Provided text -
= = = = = = =
# Conformation pet peeves



## Sonrise Farm (Sep 18, 2008)

Just wanted to know what annoyed you most with goat conformation . . . .I have a slight feeling I posted this before but not sure. . . .


----------



## toth boer goats (Jul 20, 2008)

you sure did it is ..........  ................post......."about Steep Rumps " you will find it on Page 2


----------



## KW Farms (Jun 21, 2008)

I absolutely hate when goats are not proportioned correctly...like when their head and neck are to big for the rest of their body. I also really dislike when their rear legs have no bend to them/ straight legged.... can't think of the word...I am so tired today! :ZZZ:


----------



## liz (Oct 5, 2007)

For me a peeve I have is when a goat looks NOTHING at all what the breed standard says it should be....and regardless of how it looks, the udder is my first focus.....nothing worse than milking a mini whose udder hangs in the bucket! Thankfully none of my girls do this, but I have seen minis with awful attachment.


----------



## hornless (Oct 5, 2007)

Steep rumps...and teats that point out! I hate that look.


----------



## artsy_farmgirl (Mar 1, 2008)

Perhaps it's picky, but I really don't care for wattles or oversized teats.. I also don't like steep rumps for the reputation of difficult kiddings.


----------



## SDK (Jun 26, 2008)

short tails are the biggest pet peeve i hae. i absolutely hate them


----------
= = = = = = =
Directive a - In the goat conformation thread, why does artsy_farmgirl dislike steep rumps? Explain in one to three sentences.

Source information -
= = = = = = =
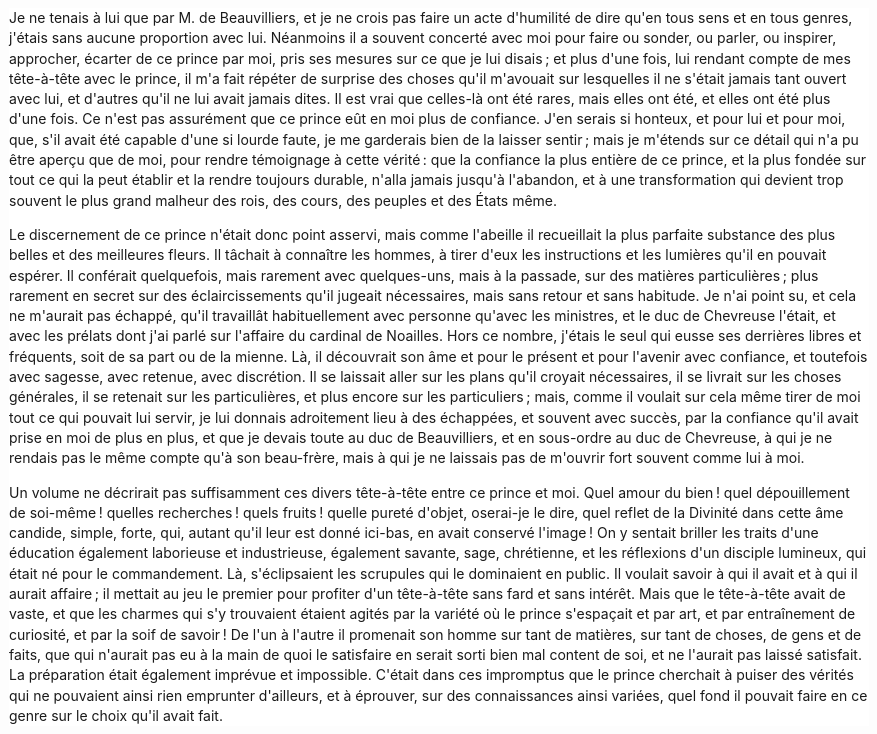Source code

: Je ne tenais à lui que par M. de Beauvilliers, et je ne crois pas faire un
acte d'humilité de dire qu'en tous sens et en tous genres, j'étais sans aucune
proportion avec lui. Néanmoins il a souvent concerté avec moi pour faire ou
sonder, ou parler, ou inspirer, approcher, écarter de ce prince par moi, pris
ses mesures sur ce que je lui disais ; et plus d'une fois, lui rendant compte
de mes tête-à-tête avec le prince, il m'a fait répéter de surprise des choses
qu'il m'avouait sur lesquelles il ne s'était jamais tant ouvert avec lui, et
d'autres qu'il ne lui avait jamais dites. Il est vrai que celles-là ont été
rares, mais elles ont été, et elles ont été plus d'une fois. Ce n'est pas
assurément que ce prince eût en moi plus de confiance. J'en serais si honteux,
et pour lui et pour moi, que, s'il avait été capable d'une si lourde faute, je
me garderais bien de la laisser sentir ; mais je m'étends sur ce détail qui n'a
pu être aperçu que de moi, pour rendre témoignage à cette vérité : que la
confiance la plus entière de ce prince, et la plus fondée sur tout ce qui la
peut établir et la rendre toujours durable, n'alla jamais jusqu'à l'abandon,
et à une transformation qui devient trop souvent le plus grand malheur des
rois, des cours, des peuples et des États même.

Le discernement de ce prince n'était donc point asservi, mais comme l'abeille
il recueillait la plus parfaite substance des plus belles et des meilleures
fleurs. Il tâchait à connaître les hommes, à tirer d'eux les instructions et
les lumières qu'il en pouvait espérer. Il conférait quelquefois, mais rarement
avec quelques-uns, mais à la passade, sur des matières particulières ; plus
rarement en secret sur des éclaircissements qu'il jugeait nécessaires, mais
sans retour et sans habitude. Je n'ai point su, et cela ne m'aurait pas
échappé, qu'il travaillât habituellement avec personne qu'avec les ministres,
et le duc de Chevreuse l'était, et avec les prélats dont j'ai parlé sur
l'affaire du cardinal de Noailles. Hors ce nombre, j'étais le seul qui eusse
ses derrières libres et fréquents, soit de sa part ou de la mienne. Là, il
découvrait son âme et pour le présent et pour l'avenir avec confiance, et
toutefois avec sagesse, avec retenue, avec discrétion. Il se laissait aller
sur les plans qu'il croyait nécessaires, il se livrait sur les choses
générales, il se retenait sur les particulières, et plus encore sur les
particuliers ; mais, comme il voulait sur cela même tirer de moi tout ce qui
pouvait lui servir, je lui donnais adroitement lieu à des échappées, et
souvent avec succès, par la confiance qu'il avait prise en moi de plus en
plus, et que je devais toute au duc de Beauvilliers, et en sous-ordre au duc
de Chevreuse, à qui je ne rendais pas le même compte qu'à son beau-frère, mais
à qui je ne laissais pas de m'ouvrir fort souvent comme lui à moi.

Un volume ne décrirait pas suffisamment ces divers tête-à-tête entre ce prince
et moi. Quel amour du bien ! quel dépouillement de soi-même ! quelles
recherches ! quels fruits ! quelle pureté d'objet, oserai-je le dire, quel
reflet de la Divinité dans cette âme candide, simple, forte, qui, autant qu'il
leur est donné ici-bas, en avait conservé l'image ! On y sentait briller les
traits d'une éducation également laborieuse et industrieuse, également
savante, sage, chrétienne, et les réflexions d'un disciple lumineux, qui était
né pour le commandement. Là, s'éclipsaient les scrupules qui le dominaient en
public. Il voulait savoir à qui il avait et à qui il aurait affaire ; il
mettait au jeu le premier pour profiter d'un tête-à-tête sans fard et sans
intérêt. Mais que le tête-à-tête avait de vaste, et que les charmes qui s'y
trouvaient étaient agités par la variété où le prince s'espaçait et par art,
et par entraînement de curiosité, et par la soif de savoir ! De l'un à l'autre
il promenait son homme sur tant de matières, sur tant de choses, de gens et de
faits, que qui n'aurait pas eu à la main de quoi le satisfaire en serait sorti
bien mal content de soi, et ne l'aurait pas laissé satisfait. La préparation
était également imprévue et impossible. C'était dans ces impromptus que le
prince cherchait à puiser des vérités qui ne pouvaient ainsi rien emprunter
d'ailleurs, et à éprouver, sur des connaissances ainsi variées, quel fond il
pouvait faire en ce genre sur le choix qu'il avait fait.
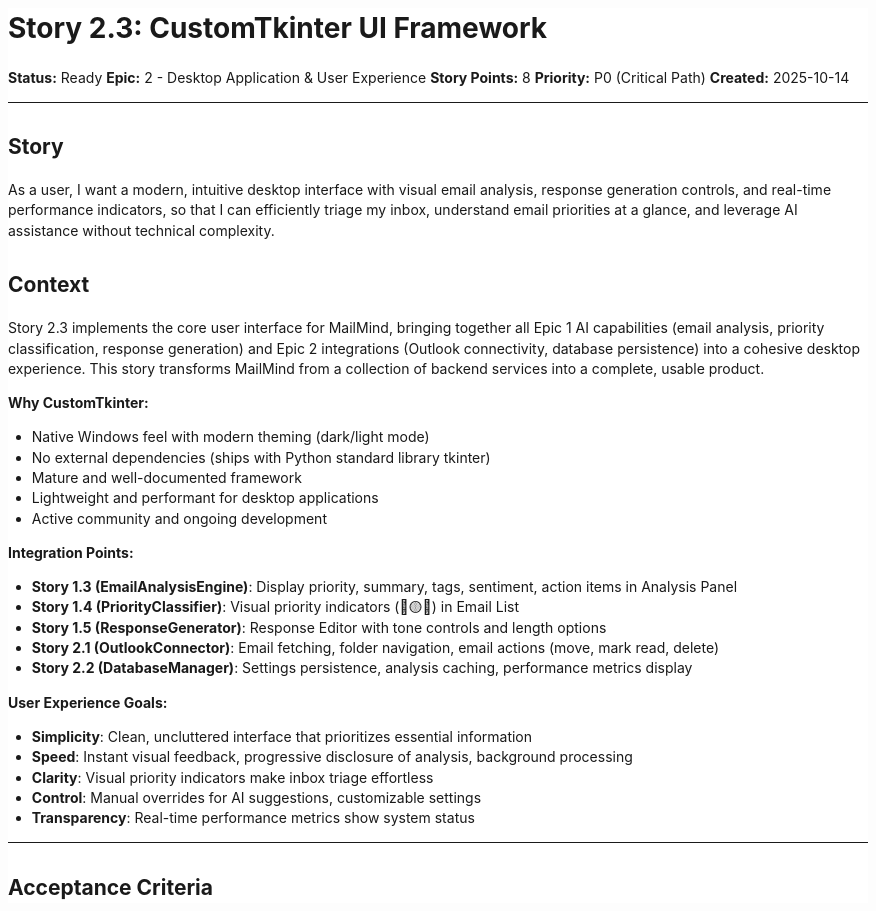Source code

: # Story 2.3: CustomTkinter UI Framework

**Status:** Ready
**Epic:** 2 - Desktop Application & User Experience
**Story Points:** 8
**Priority:** P0 (Critical Path)
**Created:** 2025-10-14

---

## Story

As a user,
I want a modern, intuitive desktop interface with visual email analysis, response generation controls, and real-time performance indicators,
so that I can efficiently triage my inbox, understand email priorities at a glance, and leverage AI assistance without technical complexity.

## Context

Story 2.3 implements the core user interface for MailMind, bringing together all Epic 1 AI capabilities (email analysis, priority classification, response generation) and Epic 2 integrations (Outlook connectivity, database persistence) into a cohesive desktop experience. This story transforms MailMind from a collection of backend services into a complete, usable product.

**Why CustomTkinter:**
- Native Windows feel with modern theming (dark/light mode)
- No external dependencies (ships with Python standard library tkinter)
- Mature and well-documented framework
- Lightweight and performant for desktop applications
- Active community and ongoing development

**Integration Points:**
- **Story 1.3 (EmailAnalysisEngine)**: Display priority, summary, tags, sentiment, action items in Analysis Panel
- **Story 1.4 (PriorityClassifier)**: Visual priority indicators (🔴🟡🔵) in Email List
- **Story 1.5 (ResponseGenerator)**: Response Editor with tone controls and length options
- **Story 2.1 (OutlookConnector)**: Email fetching, folder navigation, email actions (move, mark read, delete)
- **Story 2.2 (DatabaseManager)**: Settings persistence, analysis caching, performance metrics display

**User Experience Goals:**
- **Simplicity**: Clean, uncluttered interface that prioritizes essential information
- **Speed**: Instant visual feedback, progressive disclosure of analysis, background processing
- **Clarity**: Visual priority indicators make inbox triage effortless
- **Control**: Manual overrides for AI suggestions, customizable settings
- **Transparency**: Real-time performance metrics show system status

---

## Acceptance Criteria
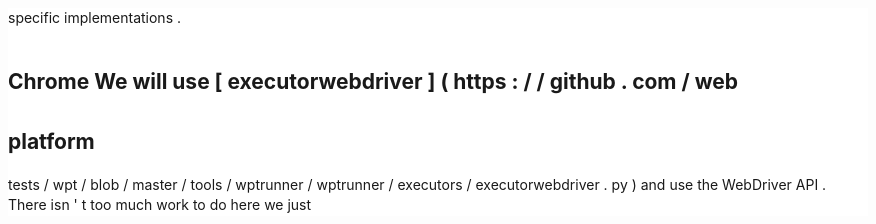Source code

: specific
implementations
.
#
#
#
Chrome
We
will
use
[
executorwebdriver
]
(
https
:
/
/
github
.
com
/
web
-
platform
-
tests
/
wpt
/
blob
/
master
/
tools
/
wptrunner
/
wptrunner
/
executors
/
executorwebdriver
.
py
)
and
use
the
WebDriver
API
.
There
isn
'
t
too
much
work
to
do
here
we
just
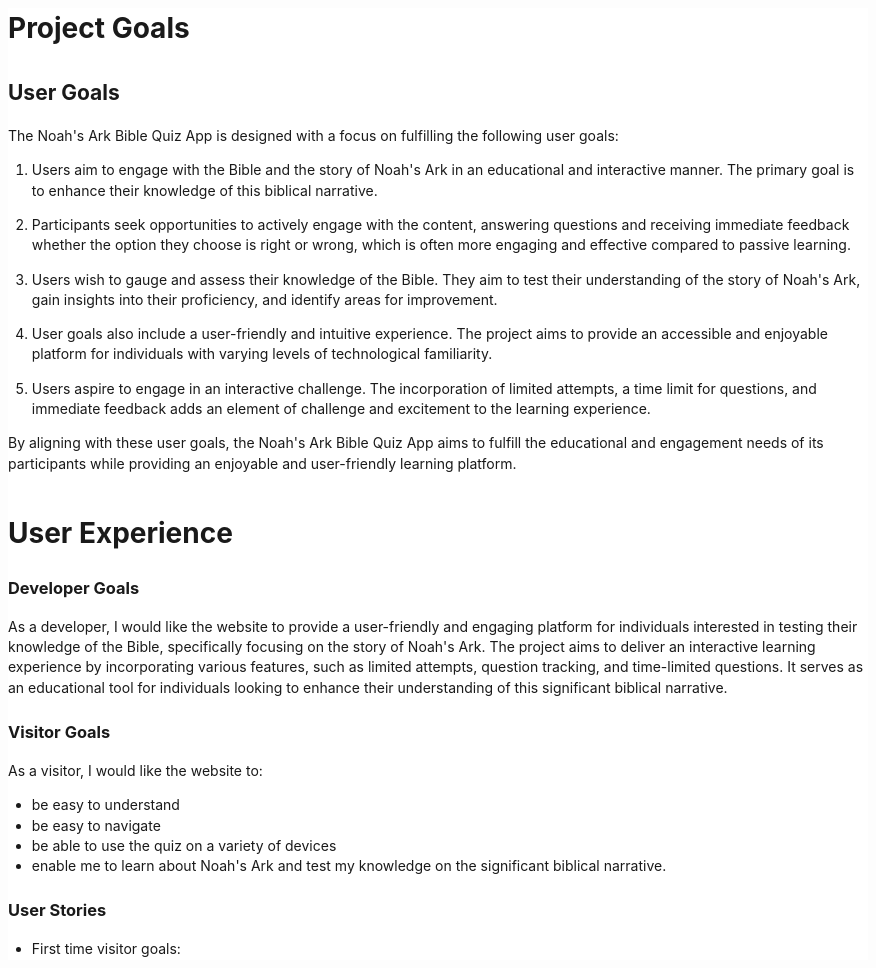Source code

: # Project Goals

## User Goals

The Noah's Ark Bible Quiz App is designed with a focus on fulfilling the following user goals:

1. Users aim to engage with the Bible and the story of Noah's Ark in an educational and interactive manner. The primary goal is to enhance their knowledge of this biblical narrative.

2. Participants seek opportunities to actively engage with the content, answering questions and receiving immediate feedback whether the option they choose is right or wrong, which is often more engaging and effective compared to passive learning.

3. Users wish to gauge and assess their knowledge of the Bible. They aim to test their understanding of the story of Noah's Ark, gain insights into their proficiency, and identify areas for improvement.

4. User goals also include a user-friendly and intuitive experience. The project aims to provide an accessible and enjoyable platform for individuals with varying levels of technological familiarity.

5. Users aspire to engage in an interactive challenge. The incorporation of limited attempts, a time limit for questions, and immediate feedback adds an element of challenge and excitement to the learning experience.

By aligning with these user goals, the Noah's Ark Bible Quiz App aims to fulfill the educational and engagement needs of its participants while providing an enjoyable and user-friendly learning platform.

# User Experience

### Developer Goals

As a developer, I would like the website to provide a user-friendly and engaging platform for individuals interested in testing their knowledge of the Bible, specifically focusing on the story of Noah's Ark. The project aims to deliver an interactive learning experience by incorporating various features, such as limited attempts, question tracking, and time-limited questions. It serves as an educational tool for individuals looking to enhance their understanding of this significant biblical narrative.

### Visitor Goals

As a visitor, I would like the website to:

- be easy to understand
- be easy to navigate
- be able to use the quiz on a variety of devices
- enable me to learn about Noah's Ark and test my knowledge on the significant biblical narrative.

### User Stories

- First time visitor goals:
= = = = = = =
Directive b - In the listing, duplicate the lines starting with the line that contains "The Noah's Ark Bible Quiz App is" and going on through the line that contains "1. Users aim".

Task result a - She dislikes steep rumps because of their reputation for difficult kiddings.

Task result b -
The Noah's Ark Bible Quiz App is designed with a focus on fulfilling the following user goals:

1. Users aim to engage with the Bible and the story of Noah's Ark in an educational and interactive manner. The primary goal is to enhance their knowledge of this biblical narrative.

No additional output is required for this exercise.